Ostpolitik: Procedural Legitimacy, German Style
In 1969, West Germany had been a democracy for less than 20 years*.  In a situation with some striking parallels** to Taiwan's current one, the newly-elected Social Democratic chancellor Willy Brandt pushed for a policy of engagement rather than confrontation with the communist East Germany and its Soviet patron. Under this so-called Ostpolitik, or "eastern policy,"  Brandt signed a series of treaties renouncing the use of force, recognizing post-war European borders, establishing diplomatic recognition of Warsaw Pact states in eastern Europe, and culminating in a peace treaty, the Basic Treaty, with East Germany itself in 1972. 

Ostpolitik was hugely controversial in German political life.  Brandt was the first non-conservative to hold the chancellorship in the post-war era, and his sharp change in policy was fiercely opposed by the former ruling party, the Christian Democratic Union (CDU). After the Basic Treaty was signed in early 1972, several MPs from Brandt's coalition partner the FDP defected to the opposition, and it looked like Ostpolitik might be stalled or reversed. 

But in a crucial showdown in April 1972, the CDU fell two votes short*** of winning a no-confidence vote to replace Brandt's government with a conservative coalition. Seven months later, Brandt's coalition was re-elected in federal elections, and the treaty was then approved by the German parliament.  By winning both a no-confidence vote and an election after the Basic Treaty was signed, Brandt endowed his policies toward Eastern Europe with a great deal of democratic legitimacy despite the controversy.  Most impressively, when the CDU eventually returned to power in 1982, it retained Ostpolitik, which by that point was supported by all the major political parties.  

PictureProtestors outside the Legislative Yuan last October call for the president's resignation and a no-confidence vote against the Executive Yuan.
Why a German-Style Solution Isn't Available in Today's Taiwan
It’s instructive to consider all the ways Taiwan’s current institutions prevent a kind of “German solution” to the CSSTA controversy.  There are four big ones:

1.  Ostpolitik Agreements were Treaties.  The Basic Treaty signed by the Brandt government with East Germany was beset by ambiguity about the official status of the East German state: West Germany had claimed since partition to represent the entire German nation and refused to acknowledge the legitimacy of an independent East Germany (sound familiar?).  Brandt’s linguistic work-around was to assert that two states existed “in Germany,” but that they could not regard one another as foreign countries.  Nevertheless, when the Basic Treaty was signed, everyone agreed that it required parliamentary approval to take effect--like the Treaty of Moscow and Treaty of Warsaw before it.  

Unlike in the Taiwan case, the West German procedure for approving the Basic Law remained the same as for approving agreements with other foreign powers: an up-or-down vote in both houses of parliament.  In Taiwan, however, it's not clear whether the CSSTA even requires a vote in the Legislative Yuan, even though trade agreements with other countries do.

━━━━━━━━━━━━━━━━━━━━

* Your task
Reproduce the passage on Ostpolitik word for word, between "Ostpolitik was hugely controversial" and "stalled or reversed.", inclusive.

(Saved entries)
━━━━━━━━━━━━━━━━━━━━

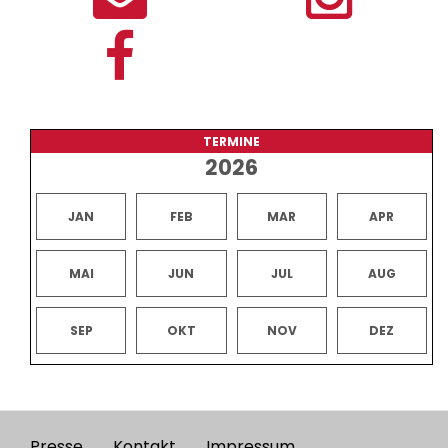
TERMINE
2026
JAN
FEB
MAR
APR
MAI
JUN
JUL
AUG
SEP
OKT
NOV
DEZ
Presse
Kontakt
Impressum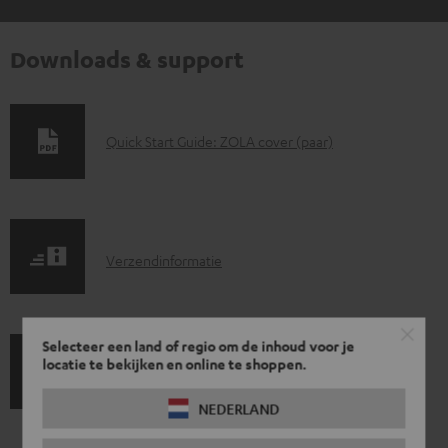
Downloads & support
D
Quick Start Guide: ZOLA cover (paar)
o
w
n
V
l
Verzendinformatie
e
o
r
a
Selecteer een land of regio om de inhoud voor je
z
d
locatie te bekijken en online te shoppen.
G
Wettelijke garantie
e
d
a
n
NEDERLAND
o
r
d
c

━━━━━━━━━━━━━━━━━━━━

* Task output
Ostpolitik was hugely controversial in German political life.  Brandt was the first non-conservative to hold the chancellorship in the post-war era, and his sharp change in policy was fiercely opposed by the former ruling party, the Christian Democratic Union (CDU). After the Basic Treaty was signed in early 1972, several MPs from Brandt's coalition partner the FDP defected to the opposition, and it looked like Ostpolitik might be stalled or reversed.